▸ Task item:
Starting with the line that contains "fx_px: 1055" and stopping after the line that contains "focal_mm: 4.74", copy the entries below exactly. Include nothing else.
....
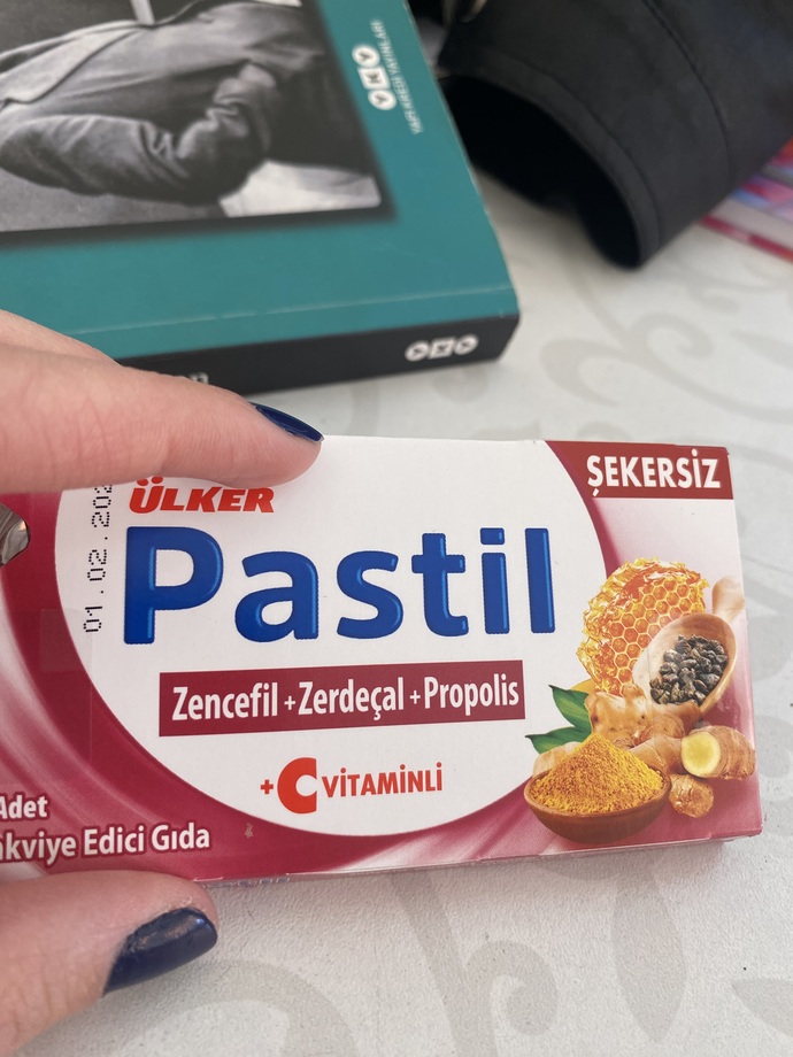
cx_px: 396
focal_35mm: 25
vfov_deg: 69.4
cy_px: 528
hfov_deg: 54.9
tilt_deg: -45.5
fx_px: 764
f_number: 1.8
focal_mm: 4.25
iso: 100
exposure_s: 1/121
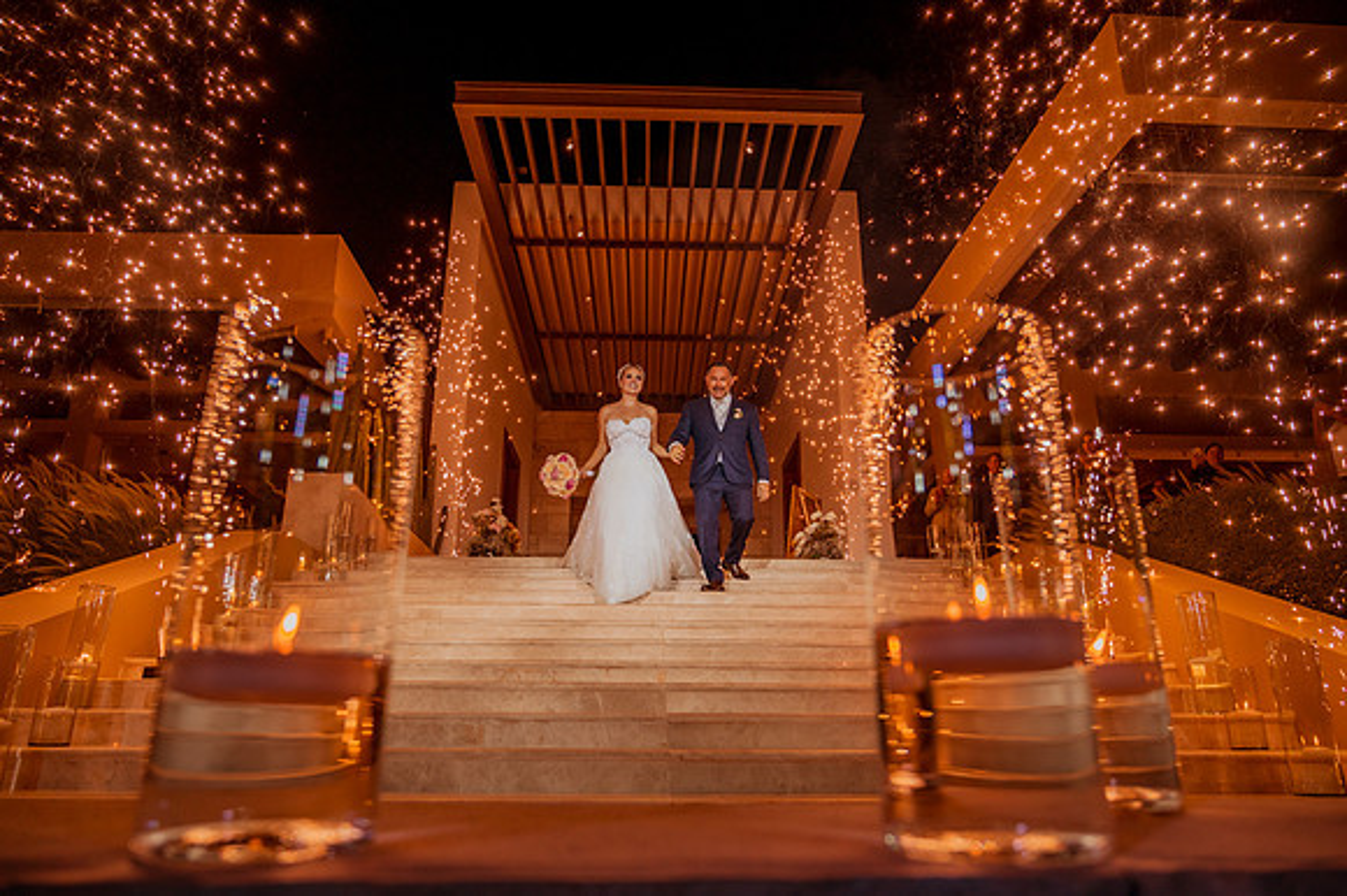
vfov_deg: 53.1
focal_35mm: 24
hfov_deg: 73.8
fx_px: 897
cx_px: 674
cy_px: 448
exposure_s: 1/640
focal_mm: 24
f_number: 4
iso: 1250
....
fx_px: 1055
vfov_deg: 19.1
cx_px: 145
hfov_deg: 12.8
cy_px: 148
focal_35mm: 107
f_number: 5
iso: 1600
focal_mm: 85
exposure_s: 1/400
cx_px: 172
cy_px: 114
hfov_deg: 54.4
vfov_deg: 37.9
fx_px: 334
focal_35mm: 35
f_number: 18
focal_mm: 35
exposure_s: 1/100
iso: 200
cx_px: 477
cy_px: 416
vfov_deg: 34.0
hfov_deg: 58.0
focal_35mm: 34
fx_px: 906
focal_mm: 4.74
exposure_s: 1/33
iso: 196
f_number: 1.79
....
▸ Output of the task:
fx_px: 1055
vfov_deg: 19.1
cx_px: 145
hfov_deg: 12.8
cy_px: 148
focal_35mm: 107
f_number: 5
iso: 1600
focal_mm: 85
exposure_s: 1/400
cx_px: 172
cy_px: 114
hfov_deg: 54.4
vfov_deg: 37.9
fx_px: 334
focal_35mm: 35
f_number: 18
focal_mm: 35
exposure_s: 1/100
iso: 200
cx_px: 477
cy_px: 416
vfov_deg: 34.0
hfov_deg: 58.0
focal_35mm: 34
fx_px: 906
focal_mm: 4.74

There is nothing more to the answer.